Hatay’ın adının kaynağına ilişkin ilk bilgiler, MÖ 1200’de başlayan Geç Hitit Prenslikleri Dönemi’ne tarihlenmektedir. Bu dönemde, Amik Ovası’ndaki Hitit Prenslikleri’nin birleşerek Hatteia Krallığı adını aldıkları bilinmekte, Hatay adının da buradan geldiği sanılmaktadır. Yöreye bu adı, 1936’da Atatürk vermiştir.

Bursa’nın Antikçağ’lardaki adı “Prusa”dır.

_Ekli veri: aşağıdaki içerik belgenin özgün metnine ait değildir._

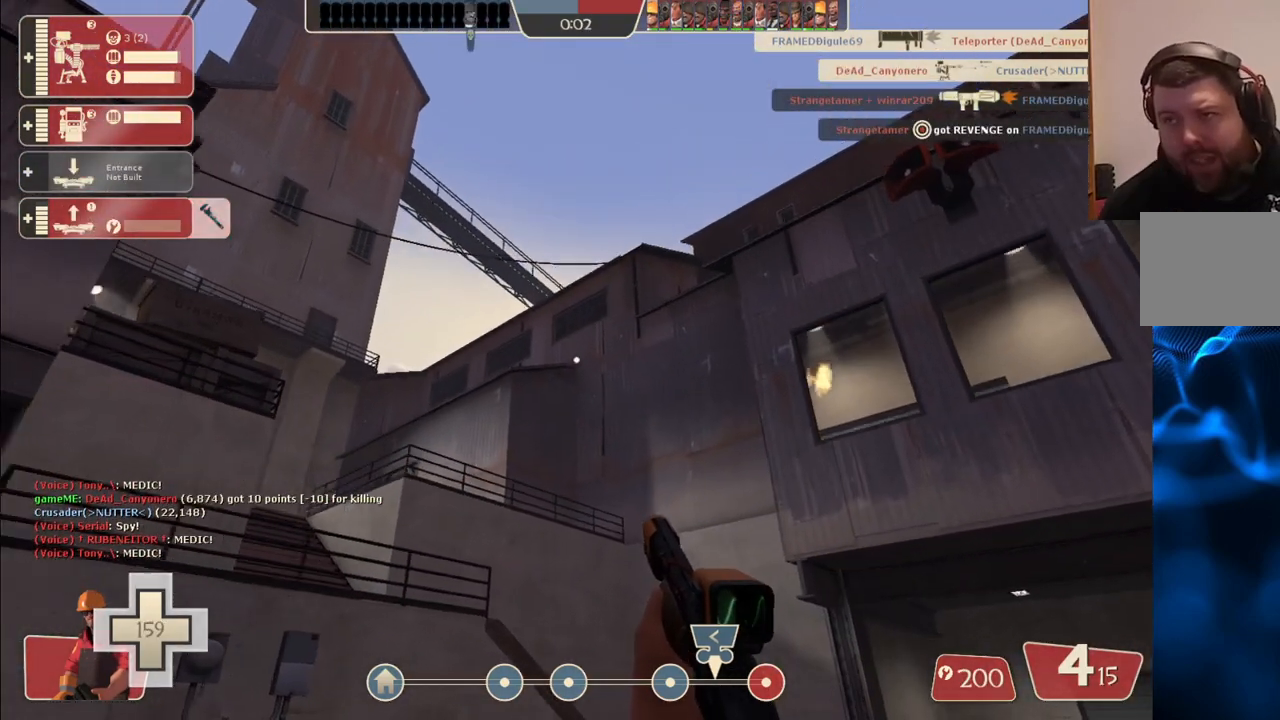
{"buttons": [], "left_stick": "down-right", "right_stick": "center", "events": [[100, "left_stick", "right"], [200, "right_stick", "up-left"], [233, "left_stick", "down-right"], [300, "right_stick", "center"], [450, "SQUARE", "down"], [467, "SQUARE", "up"]]}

Bugünkü ismi de buradan gelir. Şehrin genellikle Bitinya krallarından Prusias tarafından kurulduğu kabul edilir.

İslâmi kaynaklarda Hadrianopolis’ten bozma “Edrenos”, “Edrenaboli” tarzında yazıldığı gibi I. Murat zamanında “Edrene” imlâsı benimsendi ve uzun süre bu şekilde yazıldıktan sonra muhtemelen 18. yüzyıldan itibaren “Edirne” olarak söylenmeye başlandı.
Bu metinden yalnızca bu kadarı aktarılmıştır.